Member Spotlight

Andy Porter, Associate Professor at Simmons College

For this member spotlight, we interviewed Andy Porter, Associate Professor at Simmons College.

Over the course of your career, you have worked in virtually every aspect of communications. How did you get your start as a communications professional?

I was part of the final Vietnam era draft in 1972 after graduating from college, so I enlisted for three years and became an Army journalist. I attended the Defense Department Information School and got some great experience editing and writing for a couple of Army newspapers. That was my on-the-job training. When I got back to Boston in 1976–I know, ancient history–I got a job in the PR department of Friendly Ice Cream Corp. in Wilbraham, Mass. That started me on my organizational communications journey. And I got free ice cream.

One of your early roles was as an editor of the Boston Herald. How does journalism trickle into corporate communications?

Interesting story. While in grad school for journalism, I met the editor of the Boston Phoenix, an alternative newspaper. I began editing and writing for them and when he became sports editor of the Herald, he asked me to join him. I was a sports desk copy editor there–great fun, exciting and crazy at the same time. The skills used in journalism–skepticism, curiosity, vetting information, getting to the point and especially working fast–all are skills I used often in the corporate role. I believe there is still alignment between the two areas, even in today’s age of social media and decreased attention spans. The best lesson I learned from the Herald experience is that before I write anything, I ask myself “So what?” and “What’s the news?”

How do you ensure both internal and external communications are aligned?

It helps if the two functions report to the same person or organization. In my corporate role, I was always proactive in seeking out other communications people outside my organization to share goals. We also formed a communications “forum” that brought together external and internal people in the company regularly to talk about goals and projects. Ultimately, I think it’s a management task to align these goals, but communicators also need to be proactive.

How have you seen the world of communications evolve over the years?

Wow. How much time do you have? I think there has been more change in the past few years than in the previous two or three decades combined. Communicators now have so many more tools to use, but they are dealing with audiences with shorter attention spans and competing messages 24/7. It’s a big challenge for communicators.

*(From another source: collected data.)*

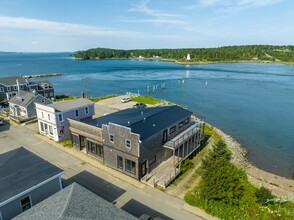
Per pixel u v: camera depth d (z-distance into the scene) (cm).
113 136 2602
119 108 5806
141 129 2603
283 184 2888
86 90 9425
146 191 2300
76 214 1320
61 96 7656
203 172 2305
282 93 8825
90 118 4075
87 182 2448
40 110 3750
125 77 13388
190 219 1906
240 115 6025
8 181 1830
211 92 9031
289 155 3847
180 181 2527
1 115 5091
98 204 1494
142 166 2509
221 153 2408
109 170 2705
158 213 1975
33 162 2144
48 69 18925
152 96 8225
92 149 3033
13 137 3762
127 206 2062
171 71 16412
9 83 6525
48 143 3516
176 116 3234
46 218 1298
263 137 4597
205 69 17700
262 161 3625
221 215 1920
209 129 4541
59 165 2817
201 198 2114
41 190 1864
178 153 2881
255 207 2023
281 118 5794
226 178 2058
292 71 16000
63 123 3600
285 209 2050
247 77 13112
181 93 8819
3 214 1631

I think one of the biggest changes I’ve seen is around the demand for transparency. That, and less emphasis on top-down communications. Communicators have also had to become more educated about business/industry challenges and metrics.

You are now a professor of communications. What’s the most important lesson you try to teach young communicators?

I teach them about the importance of both “hard” and “soft” communications skills. On the tactical side, I stress that they learn multiple skills–writing, design, social, video, analytics–to make themselves more valuable in the job market. But I also emphasize soft skills like curiosity, confidence and creativity. Grads today need both.

Any advice for those students hoping to break into the communications world as professionals?

Other than what I just answered, I always emphasize the importance of networking in helping them get jobs. Organizations like IABC are very important for young professionals. I also tell them there is no better place to be than in communications, because you are often at the heart of major organizational decisions and can influence an organization’s success. You can’t say that about many jobs.

What have you learned over the years that you wish you had known in starting out as a communications professional?

The importance of talking to the intended audience before finalizing messages. It’s amazing what I learned about corporate messaging by talking to my shipping and receiving people, for instance. They would tell me in no uncertain terms what works and what doesn’t. I also learned it’s even more important to build personal relationships at work than I thought.

Why did you join IABC?

I was a young communications person in 1976 just out of the Army. I was working solo in a PR department and had no one to run ideas by. I read about IABC and thought it would be a great way to network, learn from more experienced people and perhaps even find a mentor. All the jobs I’ve had have come through an IABC connection.